Why Atheism? by George H Smith is a collection of essays about atheism. Although the essays complement one another, most of them pretty much stand alone, rather than building upon one another. For better or worse, Smith focuses his philosophical arguments with an emphasis on Christianity. This was a huge disappointment for me because I chose the book based on the cover’s more ecumenical cover image which has Judeo-Christian imagery as well as Buddhist and Hindu.
The arguments Smith offers are not well presented in this book. There are careless editing examples throughout the book. Given Smith’s own often dense phrasing, these mistakes are all the more glaring. Having to reread a sentence because it is missing a word, duplicating a word, or missing a letter effectively changing a word’s meaning is annoying at best. To have it happen at least once per chapter is simply unforgivable and I’ve no doubt the author was disappointed to see his work treated so shabbily.
Although Smith’s essays are persuasive, I found most of them without impact. I could easily draw on my remembered defenses of Christianity and see why a believer would not find the arguments powerful enough to sway personal conviction. Halfway through the book, I was prepared to just give up altogether, already discouraged with the author’s focus on one spiritual path, etc. However, I persevered.
Finally in chapter 9, “Metaphysical Muddles: The Ontological Argument,” I found some ideas and concepts into which I could sink my intellectual teeth. I also found the chapters on the history of atheism interesting (albeit, it is an extremely abbreviated history). However, I thought that chapter 12, “Some Irreverent Questions Concerning God,” was unnecessary. It reminded me of the times my poetry friends and I would do a poetry exercise—write a line of poetry and then the next person would write the second line and the next one would write the third and so on until you ended up with a single poem. The end result was never any good, although there were occasionally a line or two worth saving. It was more an exercise, an experiment in creativity and the twelfth chapter reminded me of this poetry game—asking questions about God and then responding to each. But really, why bother? There are enough real issues in religion, society, and philosophy to be explored without trying to figure out if God is an atheist or has orgasms.

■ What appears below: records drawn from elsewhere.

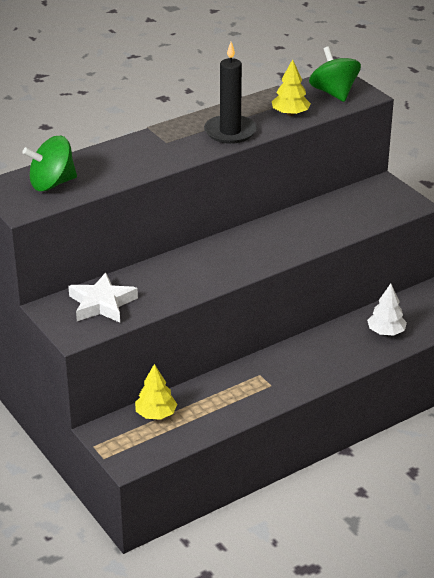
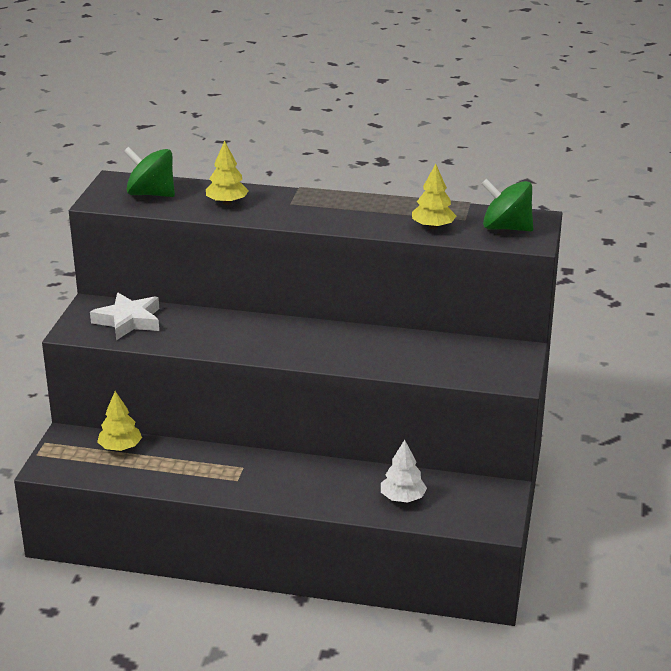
camera: 45 degrees right, 5 degrees down
(122, 163) = (227, 202): none -> yellow tree
(230, 132) = (354, 218): black candle -> none
(334, 93) = (506, 228): green spinning top -> green spinning top turned 90 degrees counterclockwise

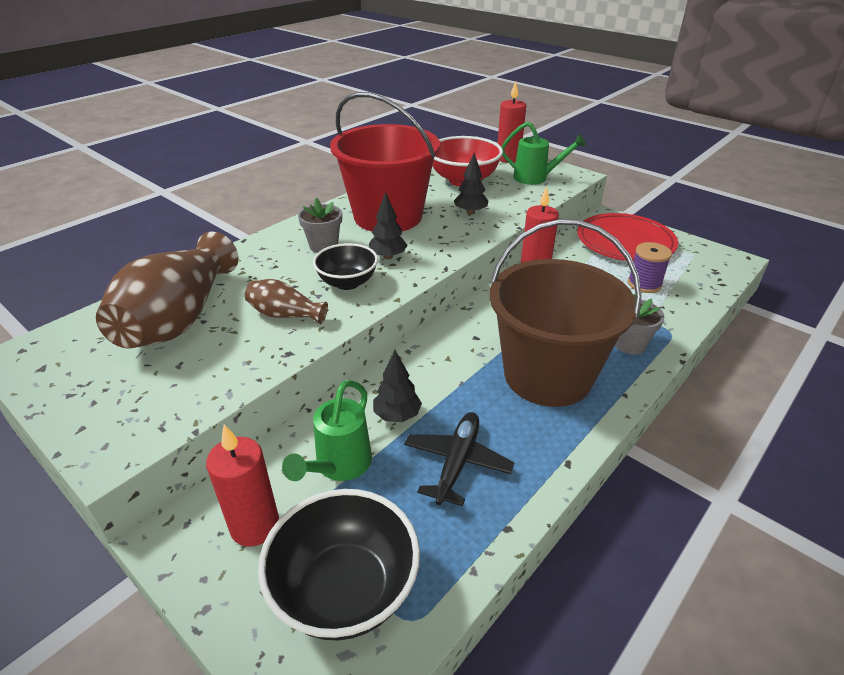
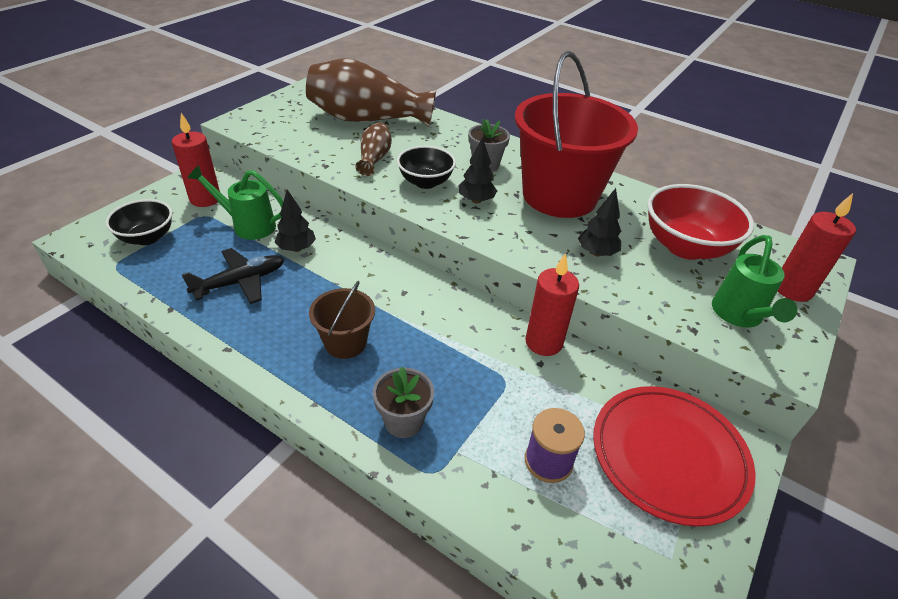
camera: 80 degrees right, 5 degrees up
(345, 590) = (147, 237): black bowl -> black bowl, size x0.65
(457, 462) = (240, 282): black plane -> black plane turned 45 degrees counterclockwise
(547, 375) = (345, 342): brown bucket -> brown bucket, size x0.46

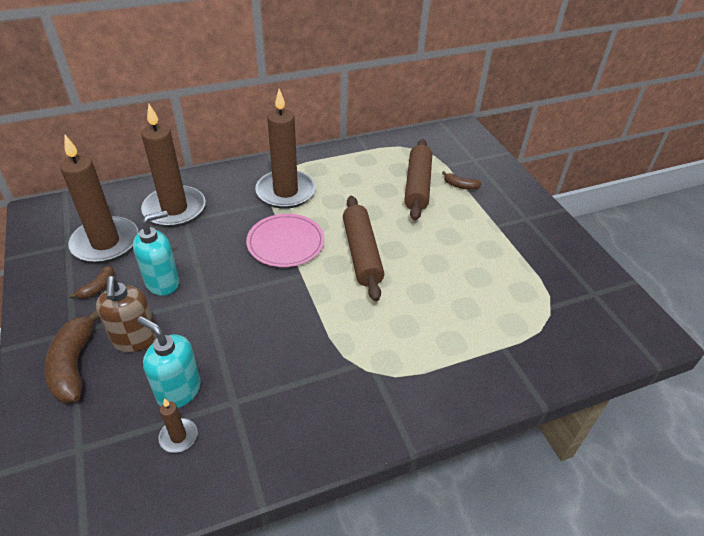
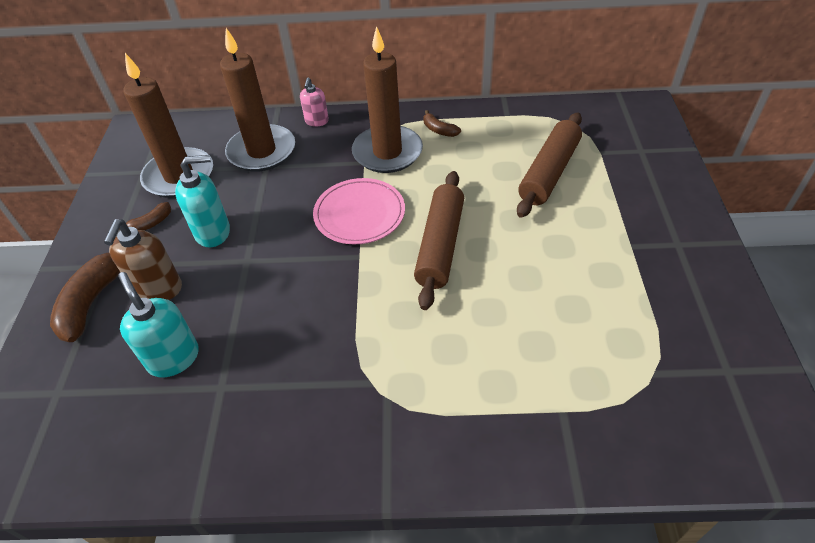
camera: 25 degrees right, 5 degrees up
(178, 437) = (150, 409): brown candle -> none
(212, 177) = (317, 121): none -> pink soap dispenser
(460, 186) = (605, 182): brown banana -> brown banana (439, 130)

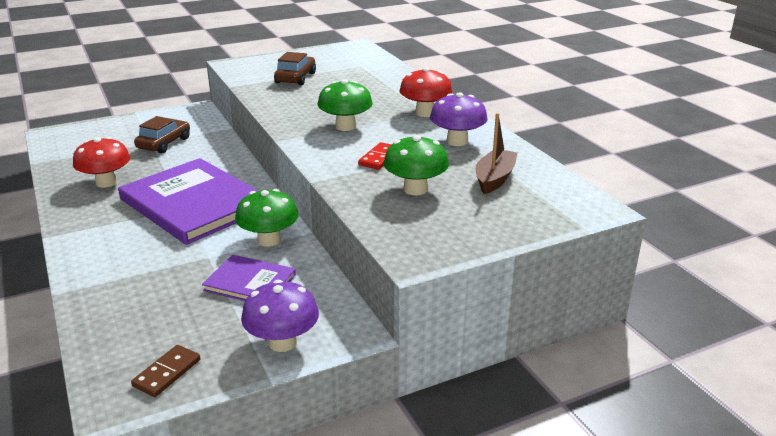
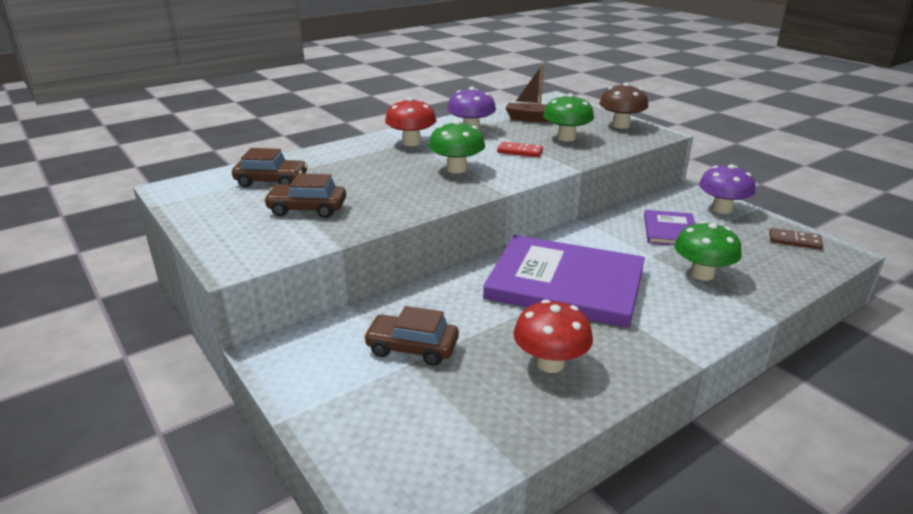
camera: 100 degrees left, 0 degrees up
(194, 204) = (565, 283): purple book -> purple book turned 75 degrees clockwise
(269, 240) = (604, 233): green mushroom -> green mushroom (702, 274)
(354, 68) = (271, 181): none -> brown car
(457, 236) = (620, 125): none -> brown mushroom

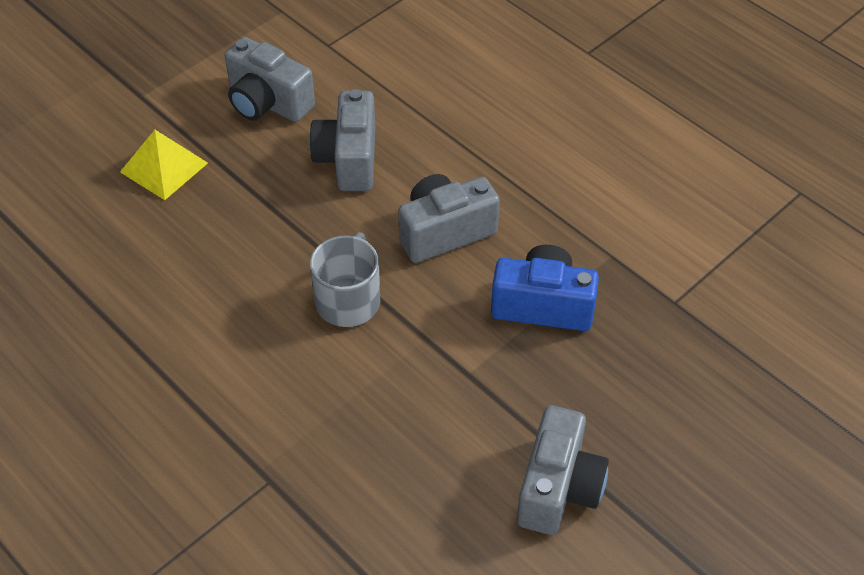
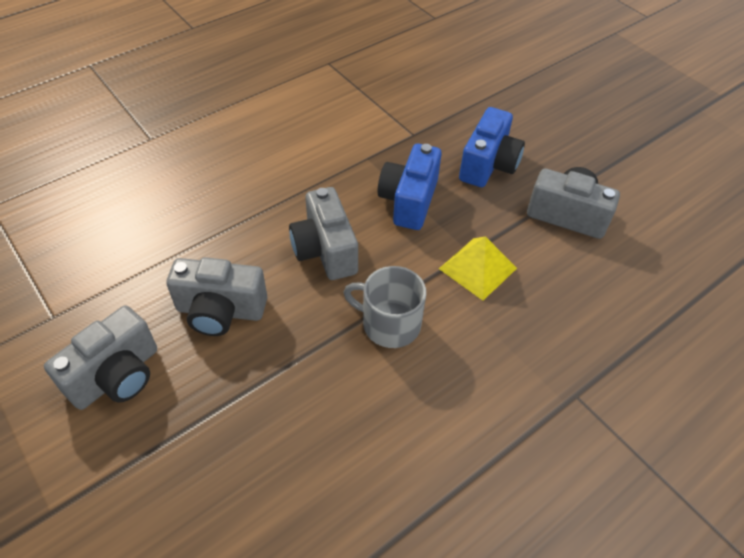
camera: 85 degrees left, 0 degrees up
(163, 167) = (179, 484): yellow pyramid -> yellow pyramid (478, 268)
(636, 392) = (488, 165): none -> blue camera

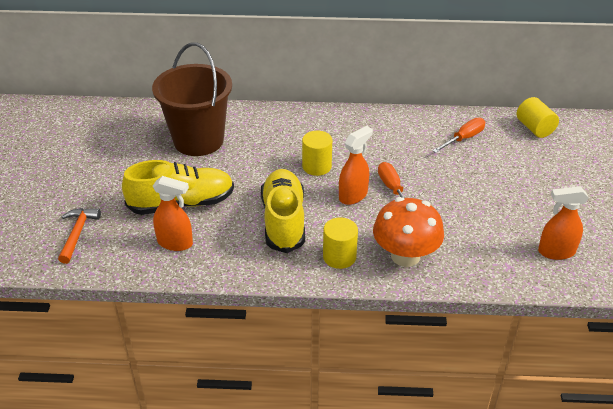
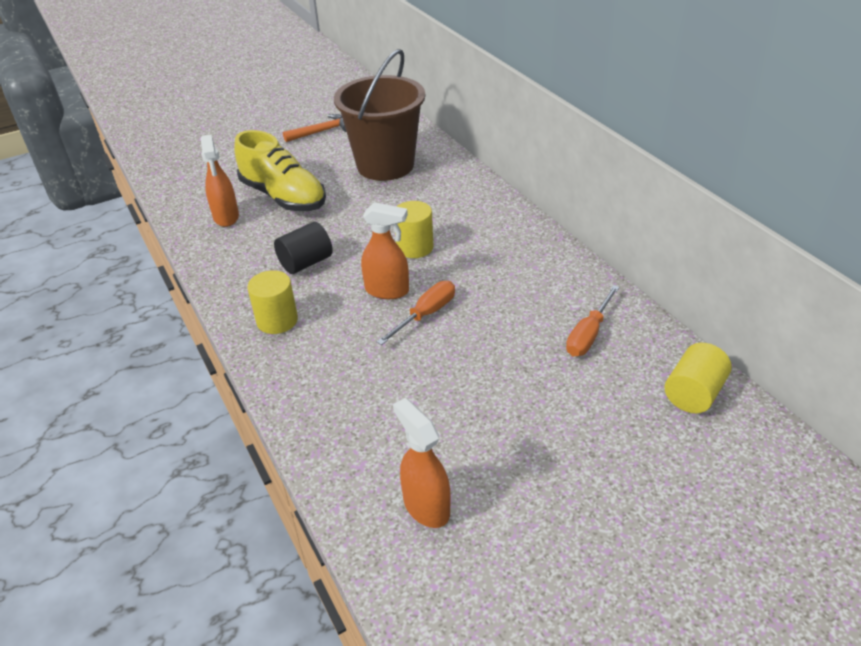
camera: 60 degrees right, 0 degrees up
(77, 233) = (203, 167): orange hammer -> orange hammer (321, 131)
(283, 221) = (306, 263): yellow shoe -> black cylinder
(405, 256) = (314, 368): orange mushroom -> none
(463, 138) = (588, 334): orange screwdriver -> orange screwdriver turned 105 degrees clockwise

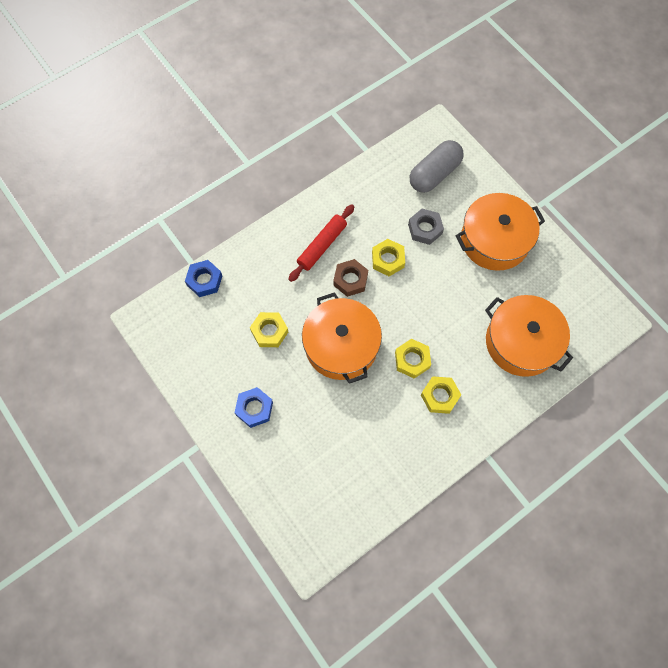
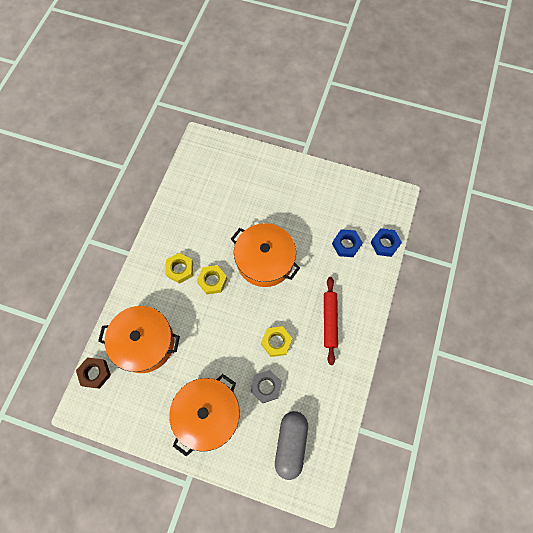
camera: 145 degrees right, 0 degrees up
(254, 408) = (288, 190): blue nut -> blue nut (346, 245)
(269, 331) = (316, 239): yellow nut -> none
(350, 280) = (291, 309): brown nut -> brown nut (95, 373)

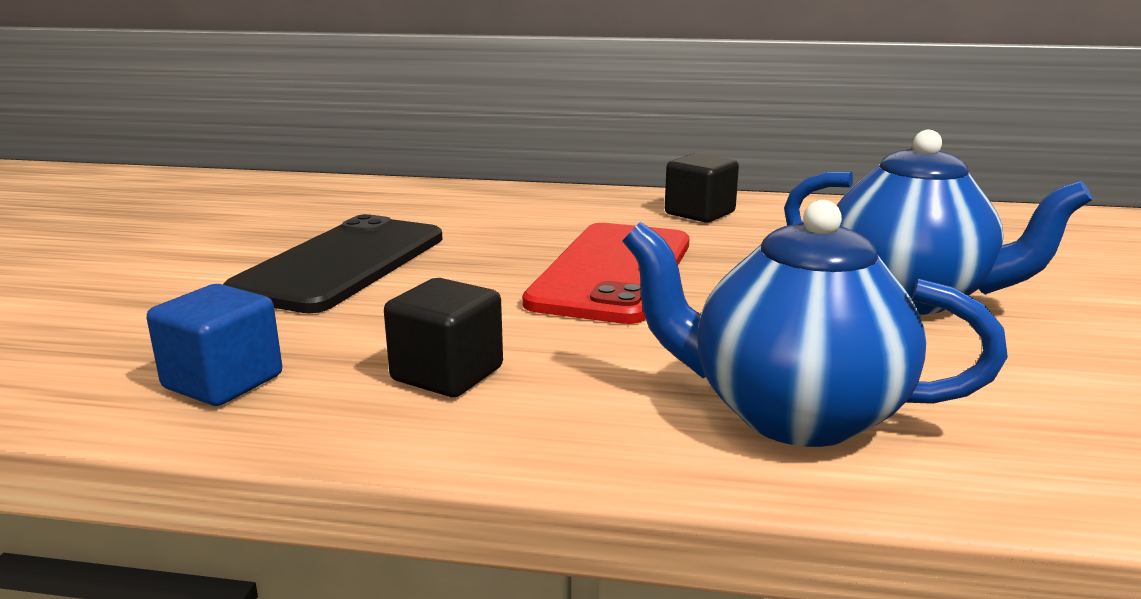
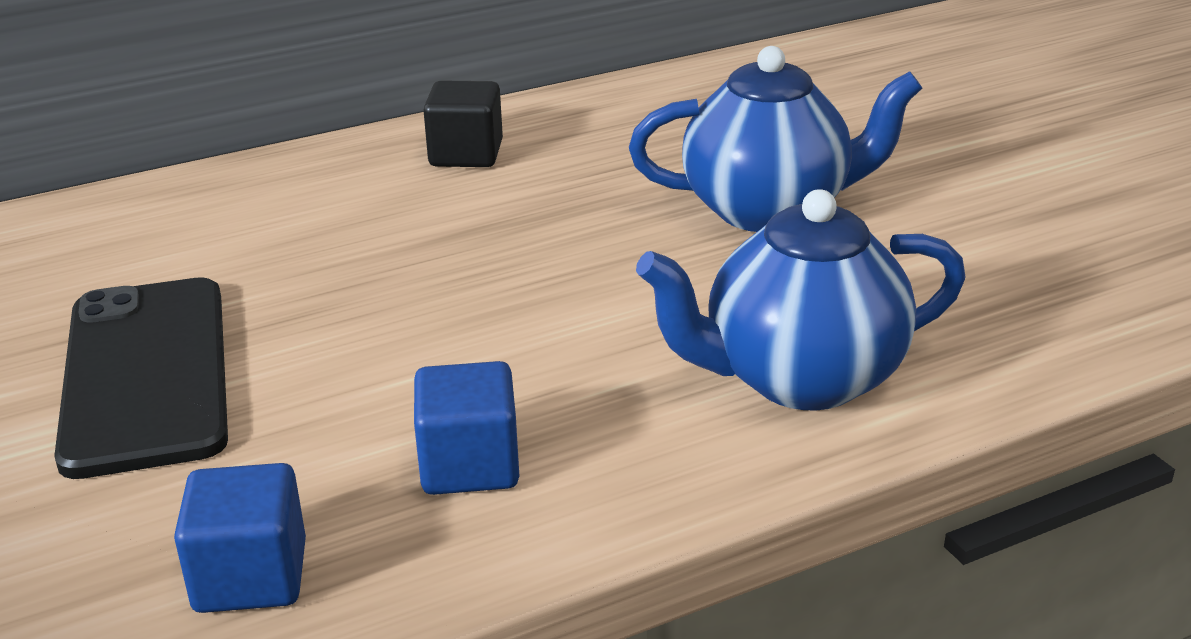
camera: 35 degrees left, 10 degrees up
(447, 374) = (469, 465): black cube -> blue cube
(612, 272) = (472, 273): red phone -> none

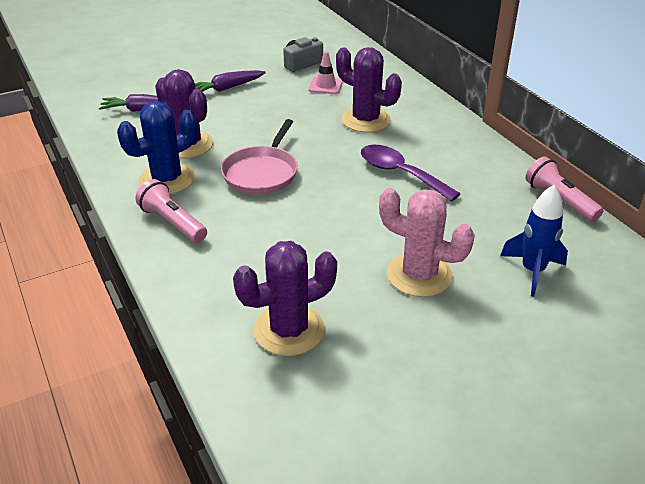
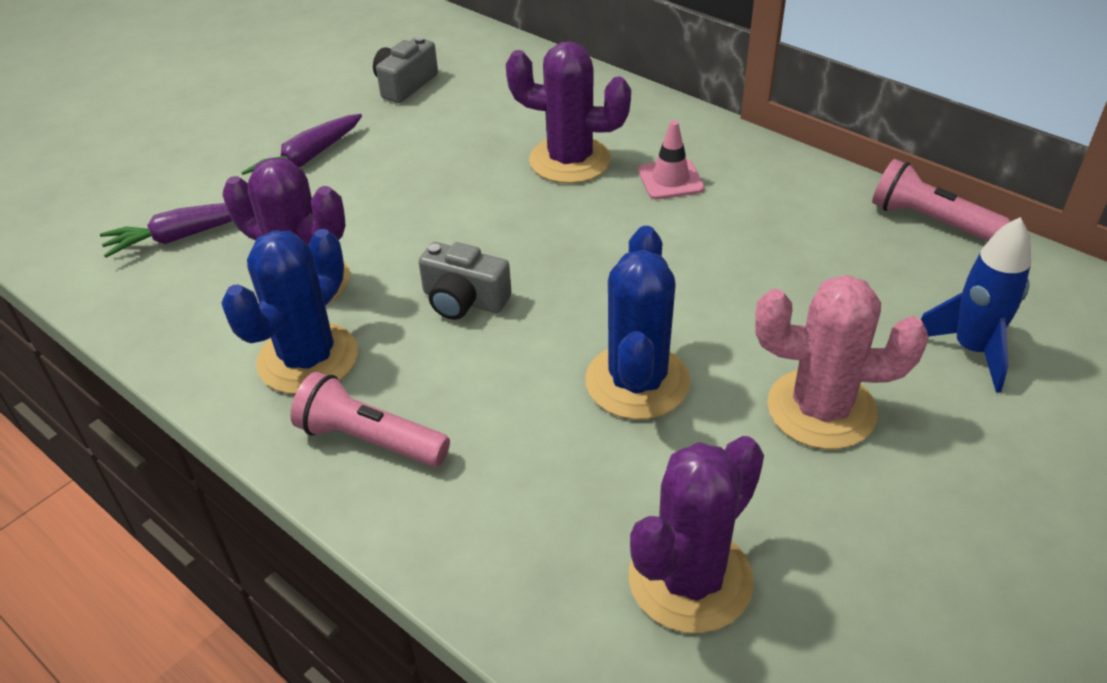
camera: 20 degrees left, 5 degrees up
(262, 173) = (464, 300): pink pan -> grey camera
(325, 86) = (469, 115): pink traffic cone -> pink traffic cone (670, 180)
(326, 234) = (637, 382): none -> blue cactus
(400, 173) = (680, 239): purple spoon -> none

If there are thirteen chapters in a book and I found only three interesting (and really only one was meaty enough to make me want to dig deeper), would I recommend this book? I wouldn’t necessarily not recommend it. I think that most Christians would benefit from reading it, assuming they can overcome the impression that Smith is singling them out for attack. I wish Smith had been more ecumenical, albeit I would imagine it is prohibitive to address one’s self to all the variety out there.
I do think this was a good first choice in reading about atheism. Hopefully I can find other books which are not so exclusive in discussing Christianity. Conveniently enough, the previous person who borrowed this book left their “borrowed books” receipt in the book so now I have a list of other books to consider borrowing.
Some examples of the carelessness on the editor’s part:
How [is] it that ideas that are learned uncritically in childhood become vested with the dignity of fundamental principles? (127)
(I inserted the bracketed word.)
When salvation is at stake, when failure to covert [sic[ the atheist may land him in hell, the Christian becomes a spiritual Machiavellian for whom the end justifies the means. (136)
(I found the above error amusing because it almost works.)
The fear of death, according to Epicurus, originated with the religious doctrine that we will be rewarded or punished in a future life, depending on how we act (or what we our believe) in our present life. (238)
(No matter how many different ways I try to make sense of the parenthetical part, I simply cannot do so. I am assuming Smith wrote something along the lines of “or what we ourselves believe” but given that this whole book is arguing against making assumptions it is ironic that the publisher can’t hire an editor intelligent enough to catch such blatant errors before taking the copy to print.)
Then on page 238, Smith offers the reader a concept he calls the Epicurian Remedy. Or is the Epircurean Remedy? The reader is left to debate this. “I shall henceforth call this the Epricurean Remedy” it says on page 238 but on the next page we have “Epicurean Remedy” and a few paragraphs later on the same page “Epircurean Remedy.”
I suppose in some alternate reality, which one could philosophically debate, these things would not cause the reader even a moment of confusion but the very quality of the writing is inevitably thrown into question. I trust that Smith knows how to write well enough that these errors in editing are not a fault on his part but the fact that there are so many has the inevitable effect of making even the arguments feel somehow weaker.